The Danish Energy Agency has published an energy-scenario report and five sub-analyses on the energy system of the future and the challenges that need managing up to 2050 as fossil fuels are phased out and replaced with renewable energy.
Energy Scenarios for 2020, 2035 and 2050
It is technically possible to construct an energy system which is not based on coal, oil and natural gas. This has been confirmed in a report issued by the Danish Energy Agency entitled “Energy Scenarios for 2020, 2035 and 2050”, which calculates the additional costs of an energy supply independent of fossil fuels at between DKK 6 and 29 bn. in 2050, depending on the choice of green energy system.
Five energy analyses
The parties behind the energy agreement agreed in 2012 to draw up five energy analyses of:
• The electricity grid
• District heating
• The gas infrastructure
The analyses are to contribute to ensuring that conversion of the energy system to renewable energy is as cost-effective as possible. As a supplement to the sub-analyses, an energy-scenario report has been prepared which comprises a common analysis framework, aiming at ensuring cohesion between the different sub-analyses.
The energy-scenario report confirms that, as the conversion will take time, shortly after 2020 it will be necessary to decide whether the future energy system is to be an electricity-based wind-power system or a fuel-based biomass system. A wind-based fully electrified system will have good fuel supply security, but will be challenged in terms of security of electricity supply. On the other hand, a bioenergy-based system will require large imports of biomass and it will be challenged in terms of fuel supply security and sustainability.
High security of electricity supply in Denmark
Danish security of electricity supply is among the top three in Europe, with plenty of capacity at the thermal plants, a high proportion of underground cables in the distribution grid and extensive cross-border connections. The report analysing the functionality of the electricity grid shows that it will be possible to maintain security of supply at the current level for the next 10 years without new political initiatives other than those in the 2012 energy agreement.

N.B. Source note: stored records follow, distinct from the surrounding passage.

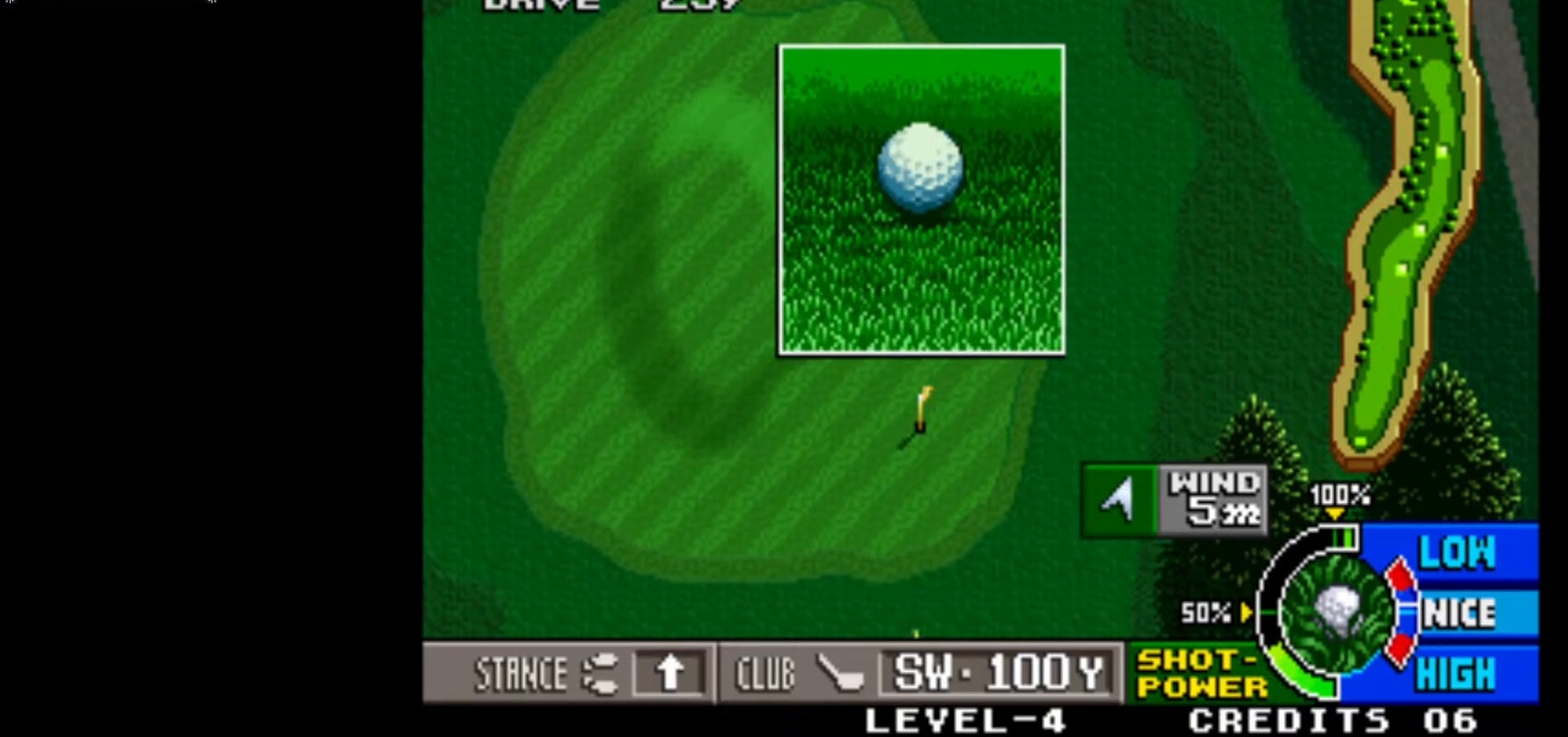
{"buttons": [], "left_stick": "center", "events": []}
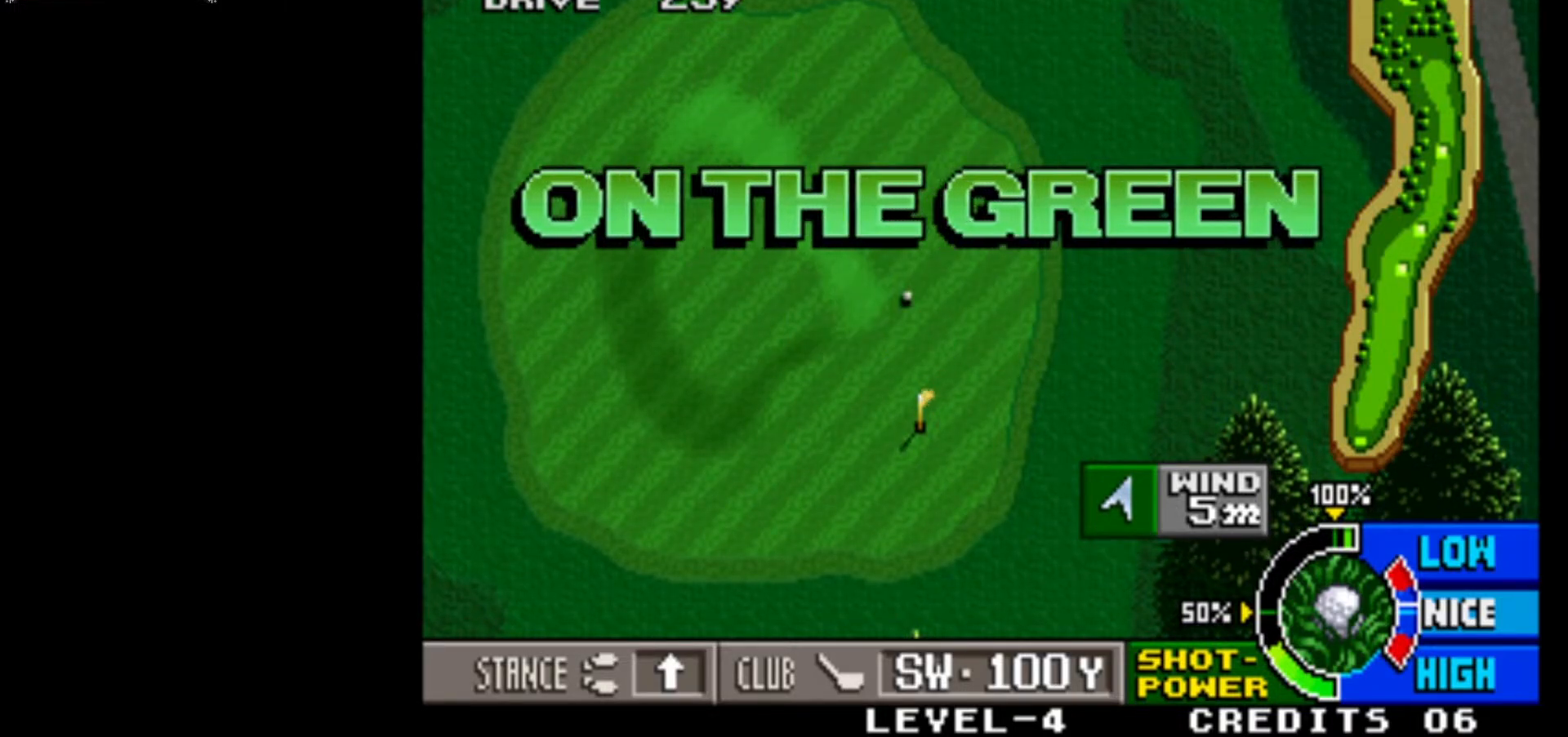
{"buttons": [], "left_stick": "center", "events": []}
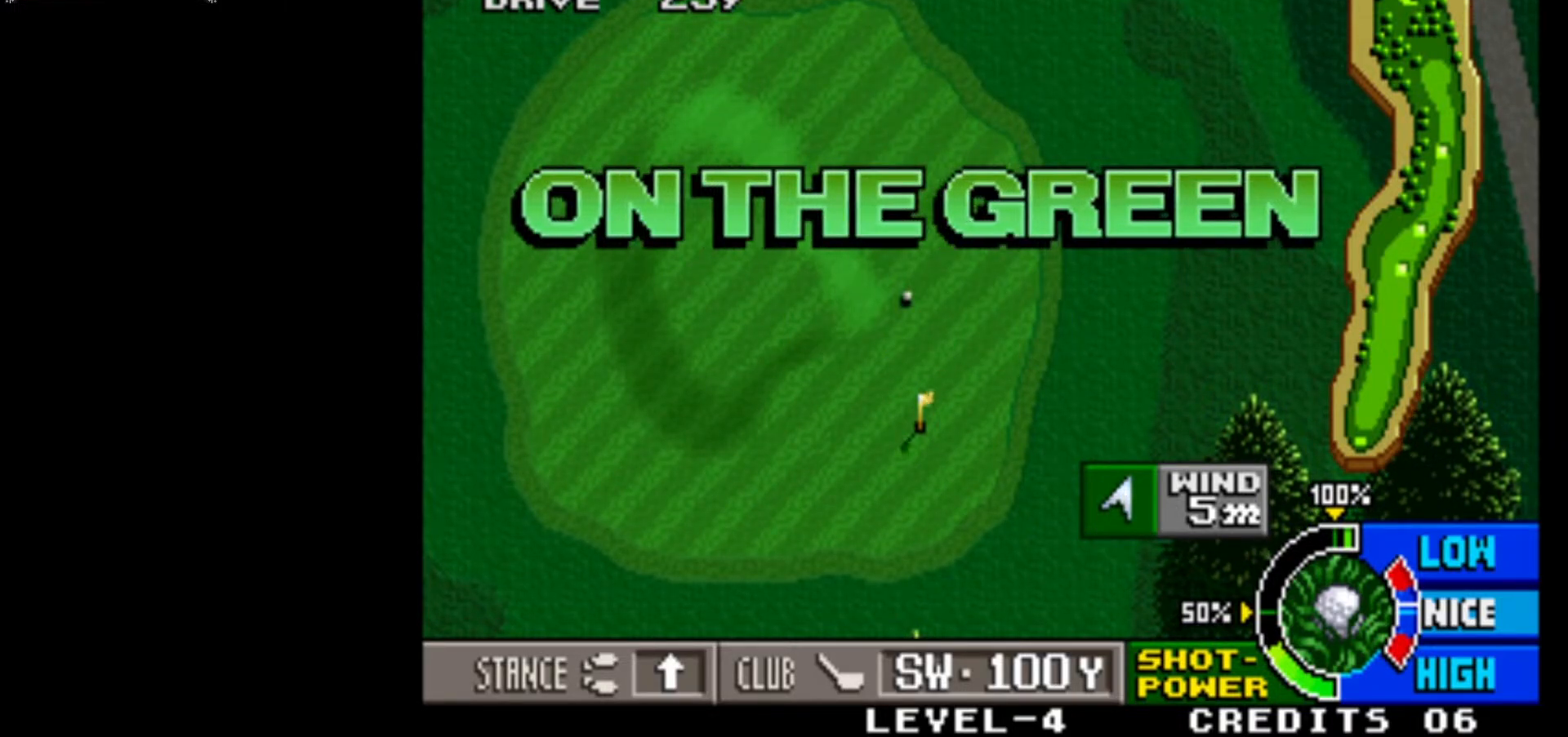
{"buttons": [], "left_stick": "center", "events": [[167, "SQUARE", "down"], [250, "SQUARE", "up"]]}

However, developments in eastern Denmark are sensitive to changes in assumptions about thermal capacity and cross-border electricity connections, including the significance of delays in start-up of the planned cross-border connection linked to the Kriegers Flak wind farm. This is not expected to affect security of supply, as if delays happen Energinet.dk will introduce alternative initiatives, e.g. via strategic reserves in order to secure capacity as a transitional measure until Kriegers Flak comes online.
Increasing use of biomass
Biomass will account for a significant part of the energy mix in the energy system of the future. The analysis from the Danish Energy Agency on bioenergy in Denmark assesses that, in the short term, use of bioenergy will imply low emissions of greenhouse gases, as to a large extent consumption will be covered by residues and waste products and the large power plants will be able to procure biomass with a favourable climate profile. However, in the longer term, greater consumption of biomass for energy and transport will mean that there is a risk of increasing negative climate impacts if global climate regulation is not implemented.
Natural gas replaced by renewable energy gases
Consumption of natural gas is expected to fall dramatically from 2020, as coal and natural gas are phased out in electricity and heat supply. Instead, it will increasingly be possible to use the gas system to distribute renewable-energy gases such as biogas. This is apparent from the analysis of the future use of the gas infrastructure.
Increased district heating cover, but falling consumption
There is very little reason to extend the district heating system to cover new areas. However, the analysis on the role of district heating in future energy supply. assesses that it will be cost-effective in the existing district-heating areas to link customers who do not already have district heating to the district heating grid. Although district-heating cover is thus expected to rise, overall consumption of district heating will drop compared with today because of energy-efficiency improvements. Coal and natural gas in production of district heating will be phased out and replaced with heat pumps, solar heating and biomass.